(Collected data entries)
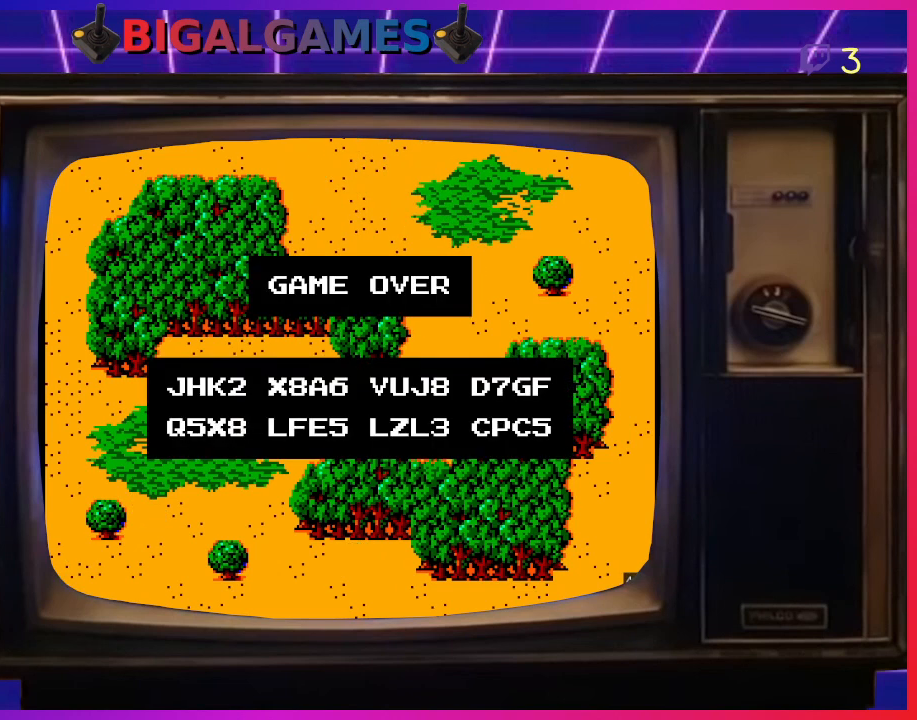
{"buttons": [], "left_stick": "center", "events": []}
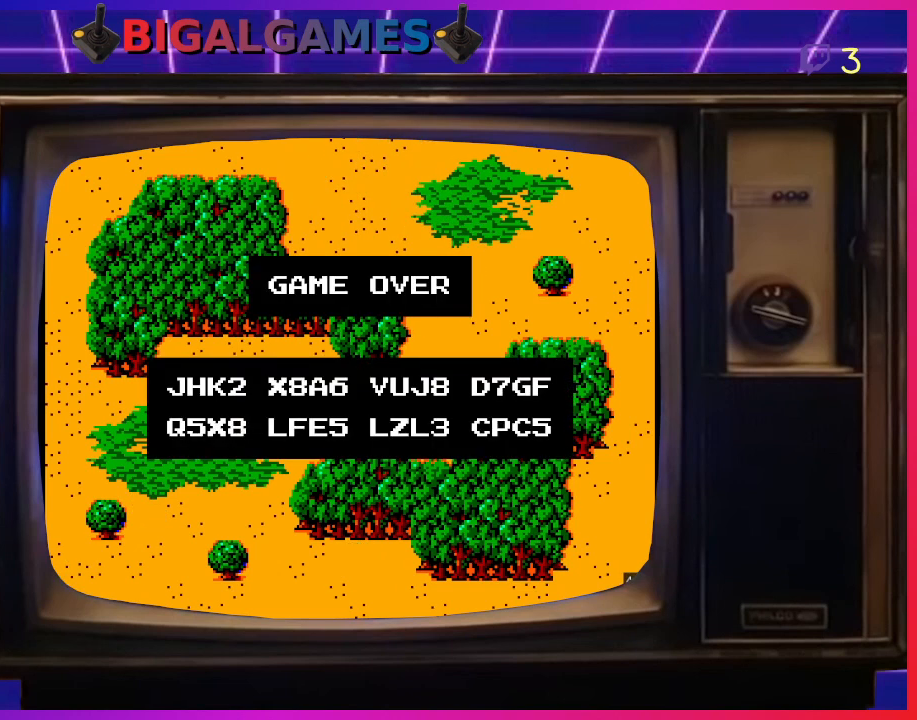
{"buttons": [], "left_stick": "center", "events": []}
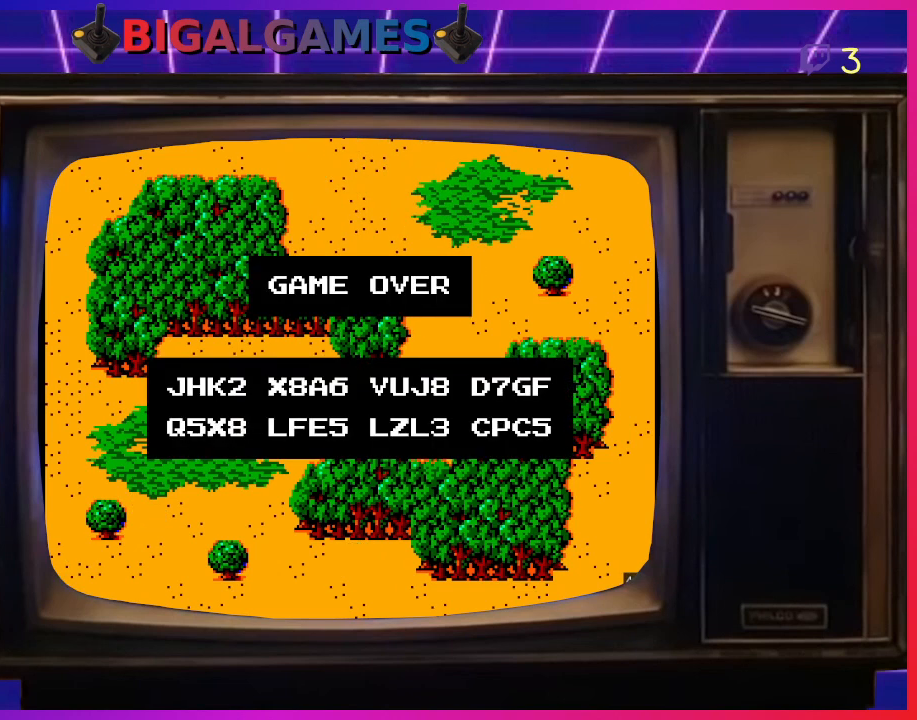
{"buttons": ["CROSS", "CIRCLE"], "left_stick": "center", "events": [[333, "CIRCLE", "down"], [500, "CROSS", "down"]]}
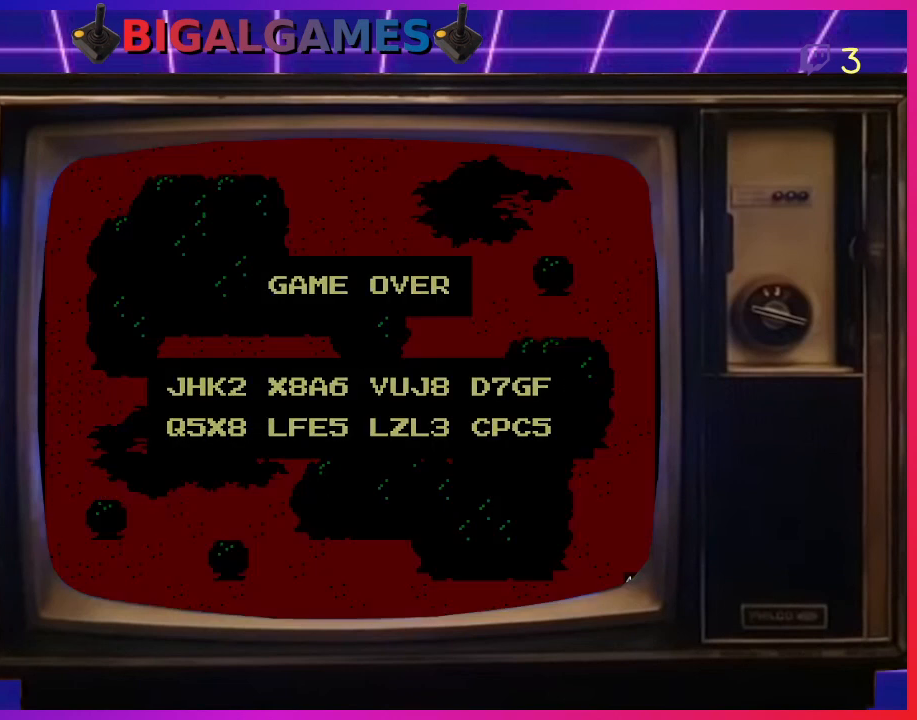
{"buttons": [], "left_stick": "center", "events": [[67, "CIRCLE", "up"], [167, "CROSS", "up"]]}
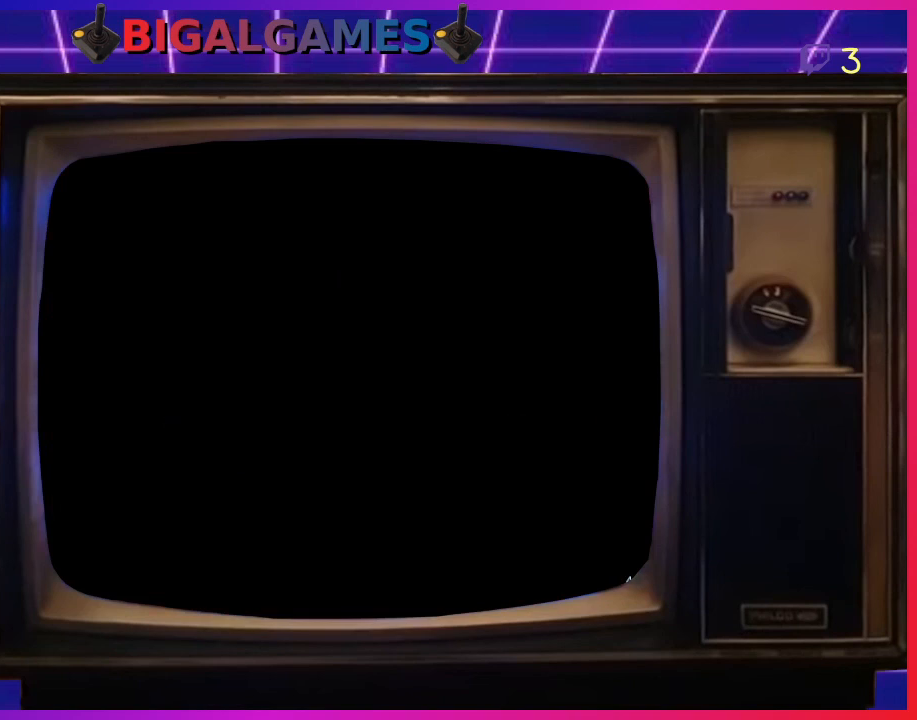
{"buttons": [], "left_stick": "center", "events": []}
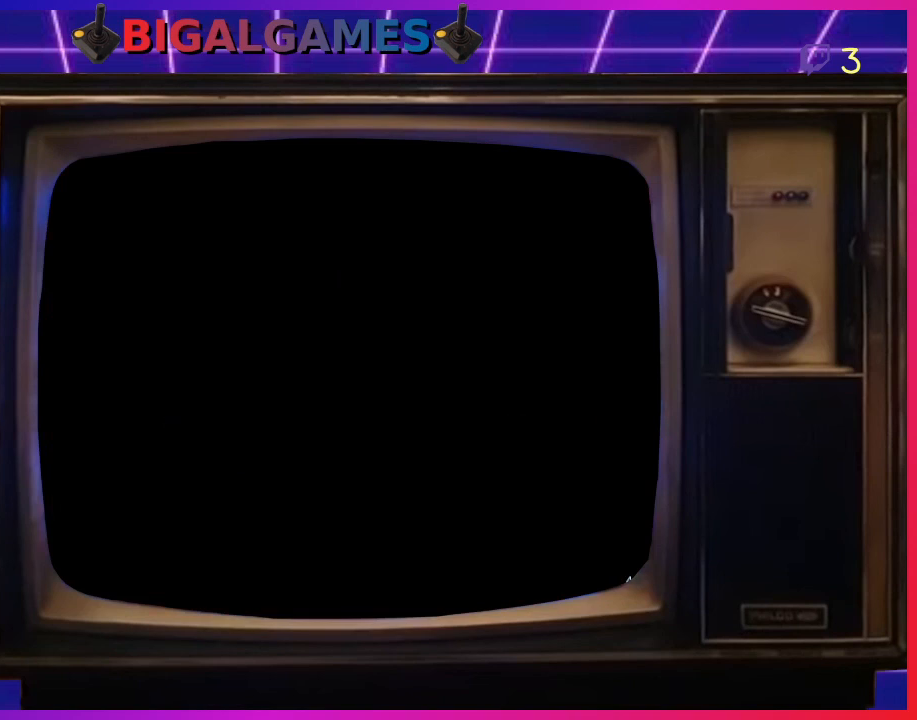
{"buttons": [], "left_stick": "center", "events": []}
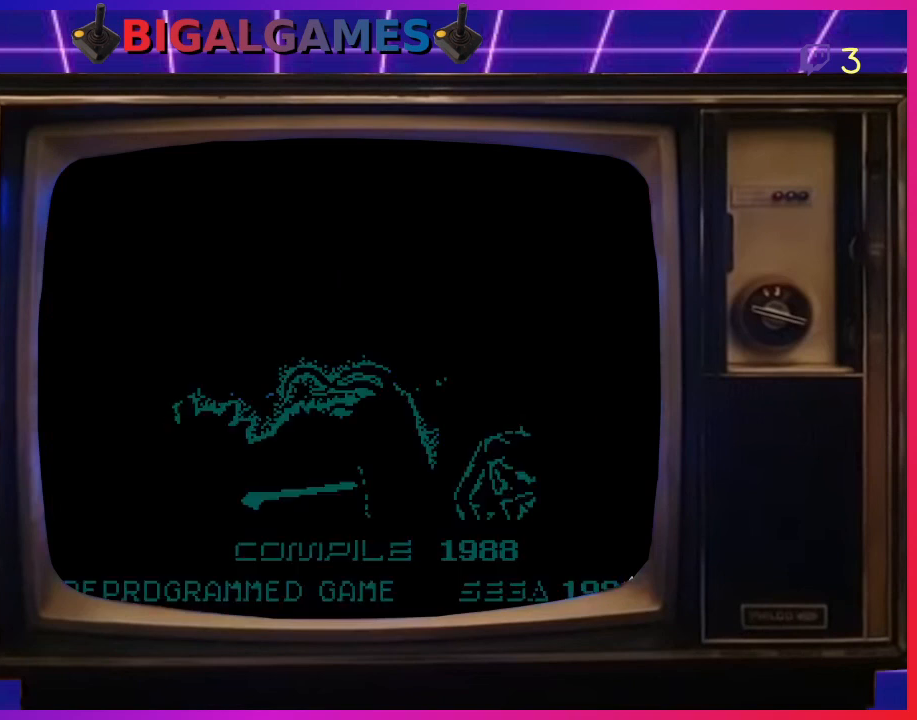
{"buttons": [], "left_stick": "center", "events": []}
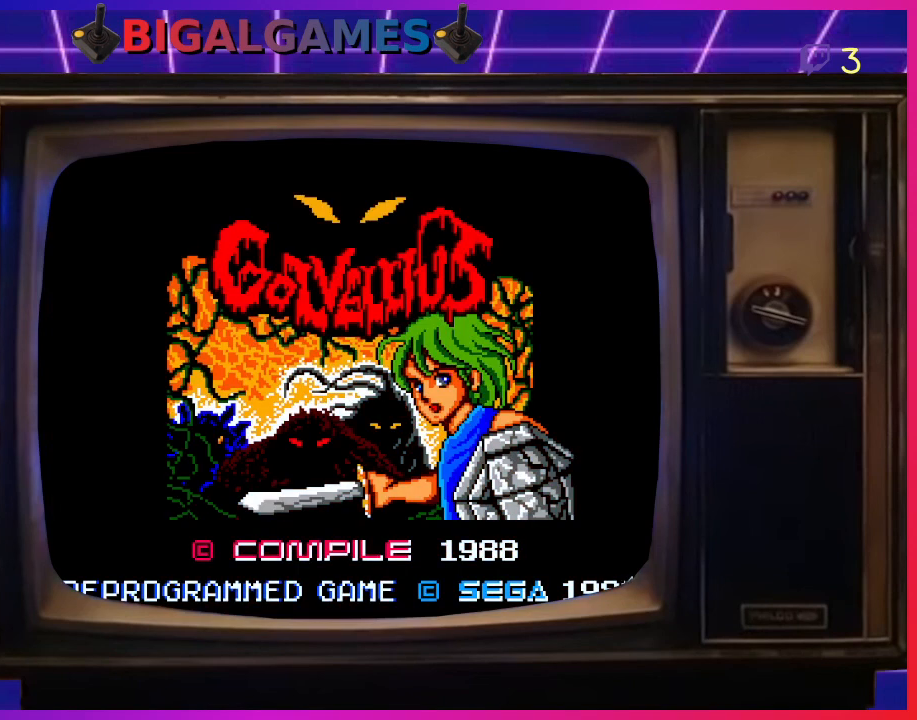
{"buttons": [], "left_stick": "center", "events": []}
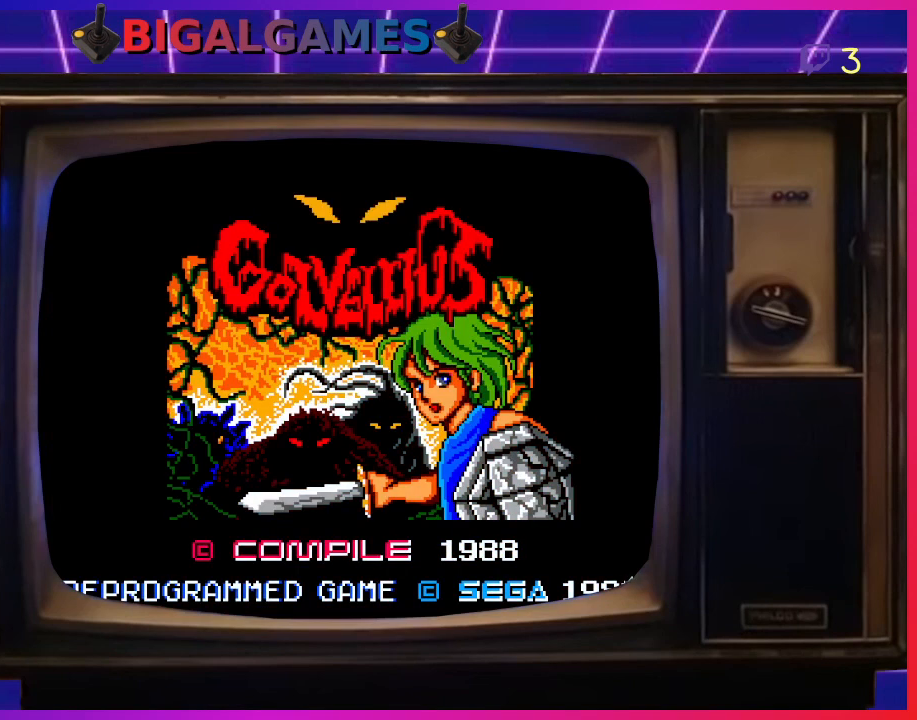
{"buttons": [], "left_stick": "center", "events": []}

(Exercise brief): Search the data above for the string "CIRCLE" and copy each line that has it.

(Answer to the exercise):
{"buttons": ["CROSS", "CIRCLE"], "left_stick": "center", "events": [[333, "CIRCLE", "down"], [500, "CROSS", "down"]]}
{"buttons": [], "left_stick": "center", "events": [[67, "CIRCLE", "up"], [167, "CROSS", "up"]]}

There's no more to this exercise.